Jangan sampai tujuan dan landasan anak-anak kita dalam bercita-cita hanya untuk menjadi orang hebat, kaya raya, terpandang, dan kehidupan mewah lainnya. Jangan! Itu hanya asbab. Tetapi sejatinya, itu semua sarana untuk beribadah kepada Allah dan meraih surga kelak di akhirat. Perhatian, kerja-kerja, pikiran boleh kepada dunia. Hanya jangan sampai mendominasi dan melupakan akhirat.

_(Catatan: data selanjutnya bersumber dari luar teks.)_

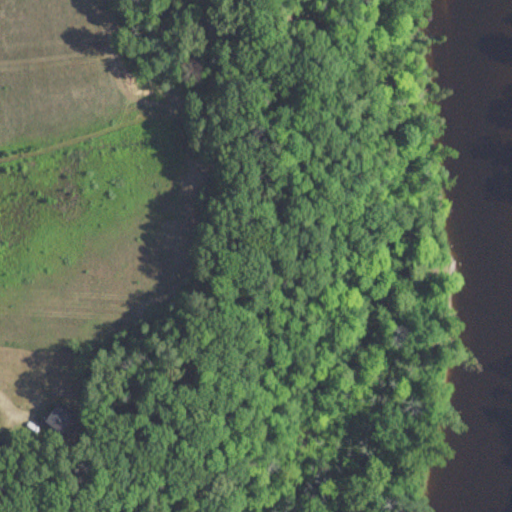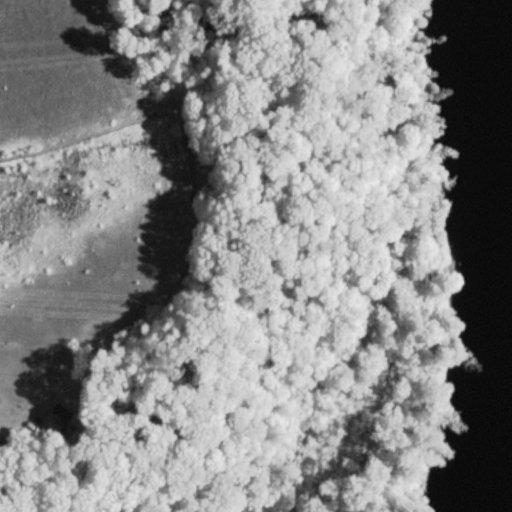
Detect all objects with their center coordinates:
river: (511, 256)
road: (14, 395)
building: (55, 419)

Teringatlah satu doa yang dipanjatkan Nabi Muhammad Shallallahu ‘alaihi wa Sallam, “Ya Allah, janganlah Engkau jadikan dunia menjadi perhatian utama kami serta batas pengetahuan kami.” (HR. Tirmizi-Hasan).

Merawat Cita-Cita
Cita-cita itu seperti benih yang baru tumbuh. Jika tidak disiram atau diberi pupuk bisa tidak tumbuh subur atau bahkan mati. Begitulah juga cita-cita. Anak kita bisa saja melupakan cita-citanya, dan tidak bersemangat untuk mewujudkan. Karena itu, cita-cita anak harus dirawat dan dibesarkan.

Ummu Muhammad punya cara menarik untuk merawat cita-cita putranya, Muhammad Al-Fatih untuk menaklukkan Konstantinopel. Salah satunya dengan menceritakan sejarah para pejuang dan pahlawan Islam yang gagah berani seperti Muzhaffar Quthuz, Shalahuddin Al-Ayubi, Nuruddin Zanki, dan Mahmud Zanki.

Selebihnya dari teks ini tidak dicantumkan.